# Red Georgia clay in soap?



## Olivia67 (Mar 6, 2008)

Anyone use this in their soap recipe, guess most probably use Kaolin Clay but I have a jar of this Georgia clay (red) that I'd like to use but I was wondering if anyone has tried it. Would rather not ruin a whole batch of soap it someone already knows it won't work. I do cold processed soap in case it matters.


----------



## Olivia67 (Mar 6, 2008)

Well, I made a batch of sheep tallow, goat milk, coconut oil, almond oil, kind of everything but the kitchen sink soap and I added a tbsp of ground Georgia clay to it and so far it looks and smells great. I added a touch of aloe and clover fragrance to it and in two weeks I'll try a bar out and see how it turned out.
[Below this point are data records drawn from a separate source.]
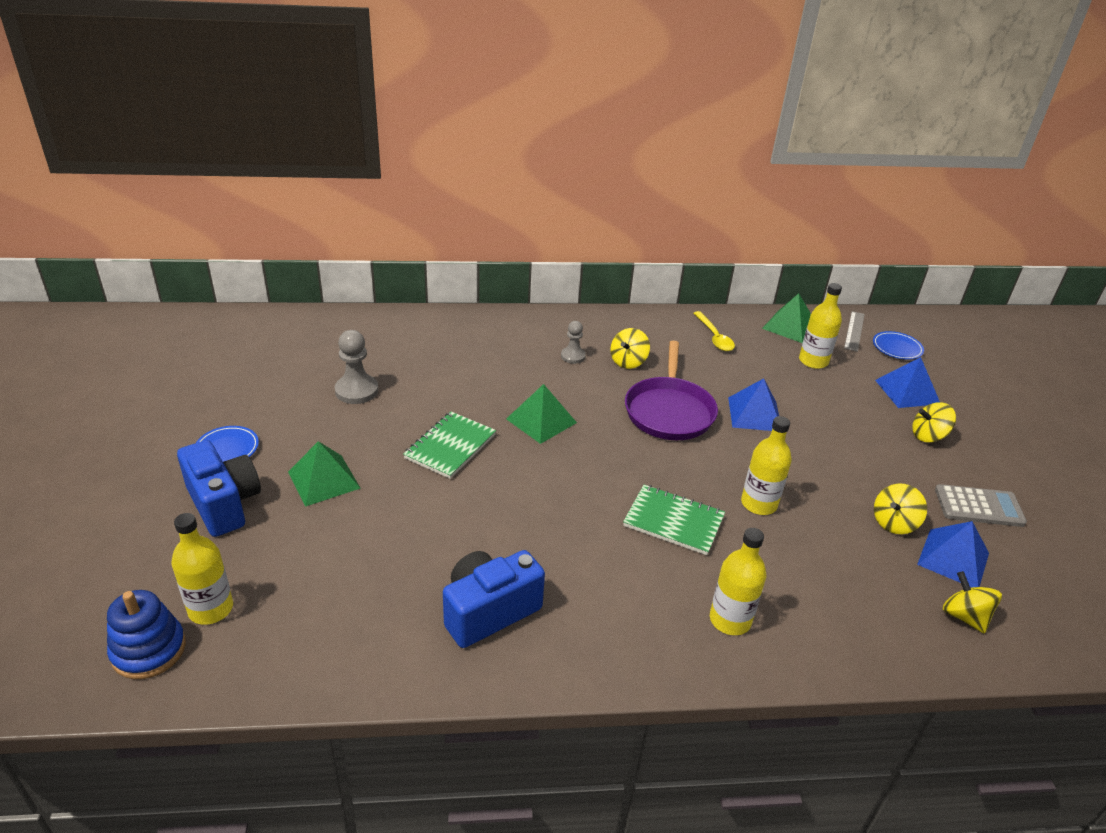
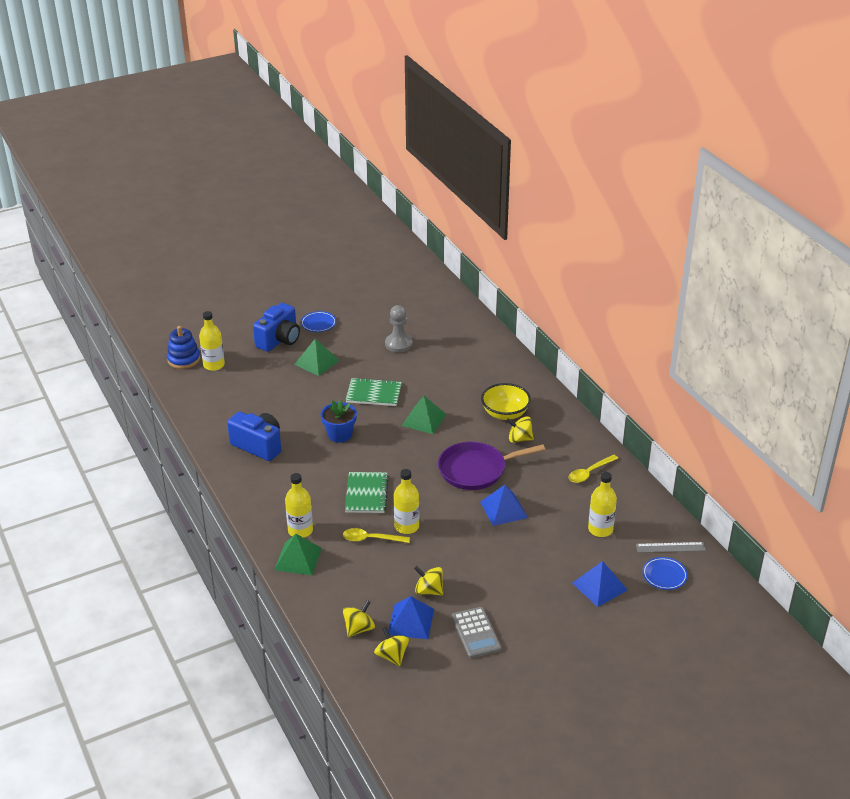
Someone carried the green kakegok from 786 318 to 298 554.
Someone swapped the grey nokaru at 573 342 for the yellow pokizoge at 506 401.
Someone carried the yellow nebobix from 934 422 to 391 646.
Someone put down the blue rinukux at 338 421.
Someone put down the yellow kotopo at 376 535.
If anyone is interested I'll post what I think about it.


----------



## Tinker (Apr 5, 2004)

Sounds interesting! Did it do much to color the soap? I haven't soaped in quite some time, but when I used the kaolin, I think I used more than a tablespoon---but I guess it depends on the size of the batch. Please post your results, and I would love to see a pic.


----------



## Olivia67 (Mar 6, 2008)

It did color the soap a bit but the batch still looks good. It didn't turn out red like I thought it would but more like a tan-brown color with flecks of the Georgia clay. Even though I ground it, it still made small clumps in the soap. There isn't anything that would hurt anyone in there, no sharp edges from the clay. Even though it's only a week old, I'll use a small sample bar tonight when I take a shower to see how it lathers, smells, and cleans. Thanks for asking, it's kind of exciting to come up with a recipe all on my own. Of course I'm probably a pretty boring person to find soap making this exciting but that's ok.


----------



## Olivia67 (Mar 6, 2008)

I tried a bit of this batch in the shower this morning and it is so nice. It may be a bit drying but it's hard to tell because it's winter and my skin is super dry and itchy right now. But my face was literally glowing after my shower, it did kind of feel like I had put a clay mask on. Not as deep cleaning as a real mask would be but it did feel a little detoxifying. I really like this batch and would recommend doing this if they have a chance to get their hands on some Georgia red clay. This is my recipe, 21% almond oil, 12 % cocoa butter, 23.8% coconut oil, 9.52% palm oil, 12% sunflower oil, 22% sheep tallow. I had about a tbsp of finely ground Georgia clay in there and maybe 1/2 ounce of fragrance. The sheep tallow really grabs the fragrance and intensifies it so I don't need much. I also used goat milk instead of water but added a few ounces extra of distilled water to make the batch thin enough so it wouldn't cast on me right after trace, which I've had a lot of problems with in the past.


----------